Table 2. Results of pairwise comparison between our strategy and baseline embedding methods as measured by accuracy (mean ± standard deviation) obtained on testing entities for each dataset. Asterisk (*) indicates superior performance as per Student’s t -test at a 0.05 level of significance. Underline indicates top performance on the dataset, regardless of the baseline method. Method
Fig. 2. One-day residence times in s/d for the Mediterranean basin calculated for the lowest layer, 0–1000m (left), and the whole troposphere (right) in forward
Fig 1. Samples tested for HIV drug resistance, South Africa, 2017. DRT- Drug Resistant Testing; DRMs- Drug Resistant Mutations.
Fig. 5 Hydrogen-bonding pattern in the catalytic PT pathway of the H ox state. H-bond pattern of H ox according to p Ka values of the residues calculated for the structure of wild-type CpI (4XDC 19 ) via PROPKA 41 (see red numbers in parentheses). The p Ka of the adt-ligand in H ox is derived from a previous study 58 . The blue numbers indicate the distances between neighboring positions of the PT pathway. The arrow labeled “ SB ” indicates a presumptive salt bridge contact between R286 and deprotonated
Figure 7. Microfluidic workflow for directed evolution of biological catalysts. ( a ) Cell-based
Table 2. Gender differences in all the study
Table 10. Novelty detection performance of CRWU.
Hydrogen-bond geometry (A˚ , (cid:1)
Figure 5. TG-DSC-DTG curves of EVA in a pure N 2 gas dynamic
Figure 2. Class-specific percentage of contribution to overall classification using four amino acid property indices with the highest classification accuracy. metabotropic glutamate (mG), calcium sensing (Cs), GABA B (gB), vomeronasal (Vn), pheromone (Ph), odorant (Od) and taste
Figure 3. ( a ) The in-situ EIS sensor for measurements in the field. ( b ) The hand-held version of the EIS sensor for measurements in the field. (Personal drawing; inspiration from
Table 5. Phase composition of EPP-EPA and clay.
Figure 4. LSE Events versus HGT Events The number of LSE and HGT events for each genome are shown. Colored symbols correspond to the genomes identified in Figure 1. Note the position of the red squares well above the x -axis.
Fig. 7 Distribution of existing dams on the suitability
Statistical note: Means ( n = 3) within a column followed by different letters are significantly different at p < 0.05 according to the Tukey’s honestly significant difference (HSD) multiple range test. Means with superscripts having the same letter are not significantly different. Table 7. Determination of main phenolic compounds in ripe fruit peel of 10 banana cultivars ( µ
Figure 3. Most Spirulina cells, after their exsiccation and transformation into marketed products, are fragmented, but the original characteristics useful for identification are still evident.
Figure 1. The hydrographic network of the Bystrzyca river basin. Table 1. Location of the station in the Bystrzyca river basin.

***

* What is needed
Could you please copy the lines of the listing above exactly, from its first line through the line bearing "Table 10. Novelty", and nothing more?

* Finished task
Table 2. Results of pairwise comparison between our strategy and baseline embedding methods as measured by accuracy (mean ± standard deviation) obtained on testing entities for each dataset. Asterisk (*) indicates superior performance as per Student’s t -test at a 0.05 level of significance. Underline indicates top performance on the dataset, regardless of the baseline method. Method
Fig. 2. One-day residence times in s/d for the Mediterranean basin calculated for the lowest layer, 0–1000m (left), and the whole troposphere (right) in forward
Fig 1. Samples tested for HIV drug resistance, South Africa, 2017. DRT- Drug Resistant Testing; DRMs- Drug Resistant Mutations.
Fig. 5 Hydrogen-bonding pattern in the catalytic PT pathway of the H ox state. H-bond pattern of H ox according to p Ka values of the residues calculated for the structure of wild-type CpI (4XDC 19 ) via PROPKA 41 (see red numbers in parentheses). The p Ka of the adt-ligand in H ox is derived from a previous study 58 . The blue numbers indicate the distances between neighboring positions of the PT pathway. The arrow labeled “ SB ” indicates a presumptive salt bridge contact between R286 and deprotonated
Figure 7. Microfluidic workflow for directed evolution of biological catalysts. ( a ) Cell-based
Table 2. Gender differences in all the study
Table 10. Novelty detection performance of CRWU.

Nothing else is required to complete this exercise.